■ Job ■
Summarize the division thread below in two sentences.

■ Source text ■
On 22/03/2023 1:01 am, minforth wrote:

minforth schrieb am Dienstag, 21. März 2023 um 13:04:33 UTC+1:

none albert schrieb am Dienstag, 21. März 2023 um 12:22:19 UTC+1:

Suppose we have a fast single precision /MOD , say unsigned.
Does that help with building a double precision /MOD ,
or must we resort to a shift and subtract algorithm?

/mod ( u u -- remainder quotient )
um/mod ( du u - remainder quotient )

Results are single precision unsigned.

Not quite clear what you intend. The maximum
UD/MOD ( udnom uddenom -- udrem udquot) ??
on a 32-bit or 64-bit system ??

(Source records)
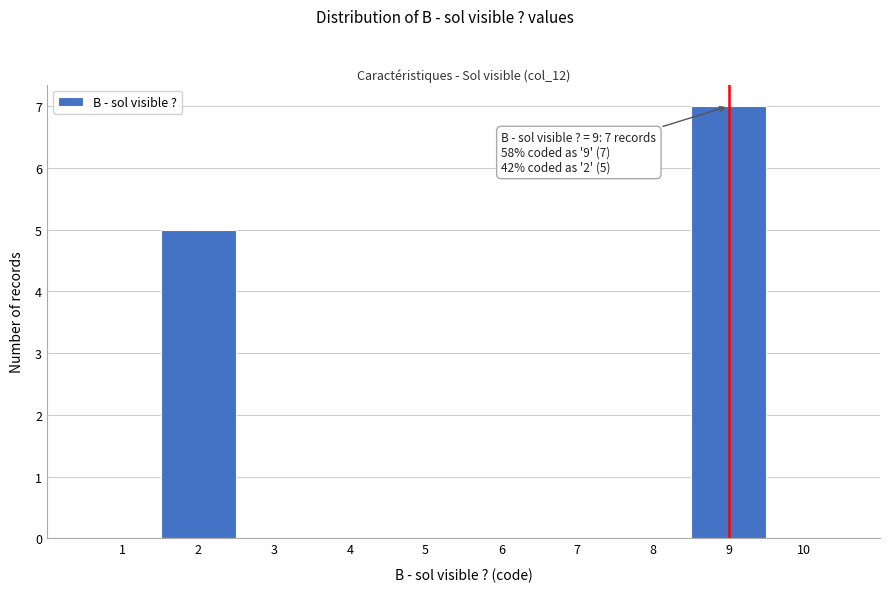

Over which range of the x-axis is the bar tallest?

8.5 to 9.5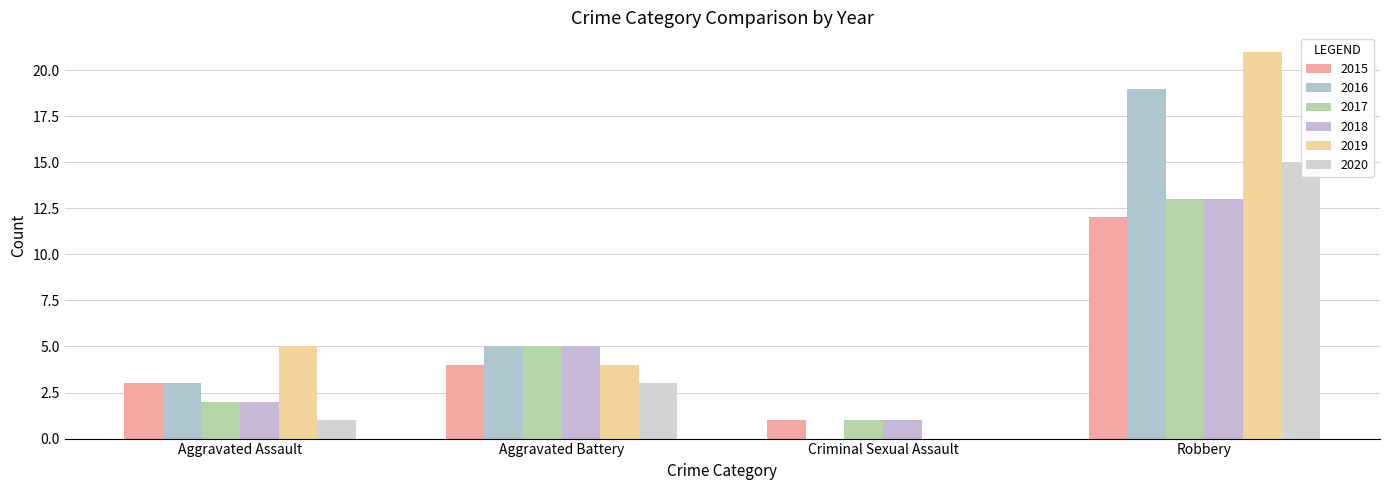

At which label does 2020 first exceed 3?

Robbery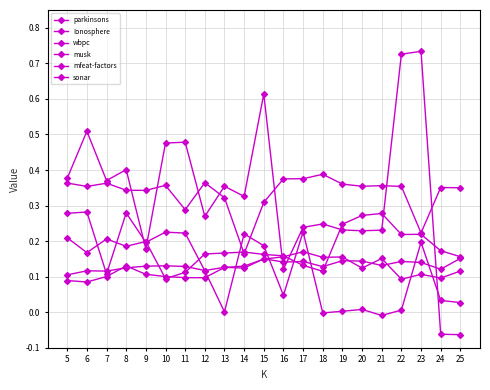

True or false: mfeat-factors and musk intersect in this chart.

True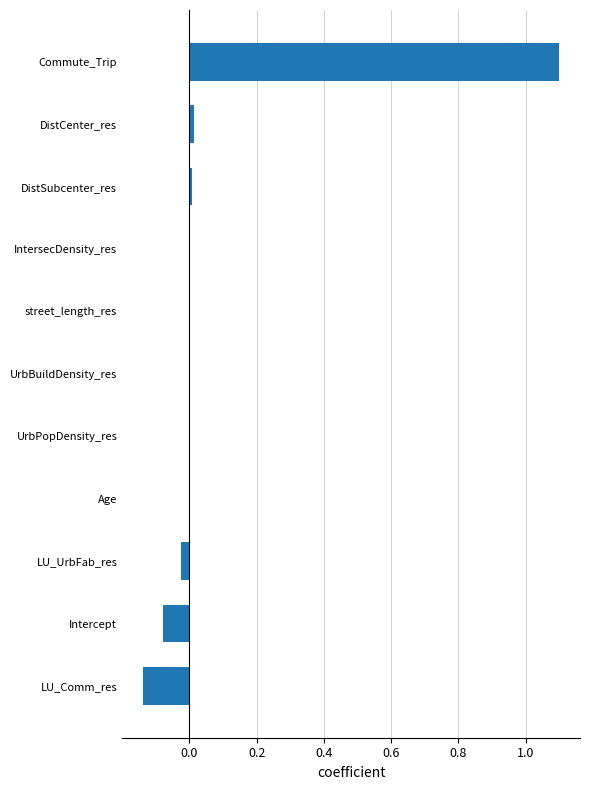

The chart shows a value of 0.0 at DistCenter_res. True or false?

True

■ Exercise response ■
One poster asks whether a fast unsigned single-precision /MOD helps in building a double-precision /MOD, or whether a shift-and-subtract algorithm is needed, and notes that /mod and um/mod return single-precision unsigned results. minforth replies that the intent isn't clear and asks whether the goal is the maximum UD/MOD, which returns a double remainder and quotient, on a 32-bit or 64-bit system.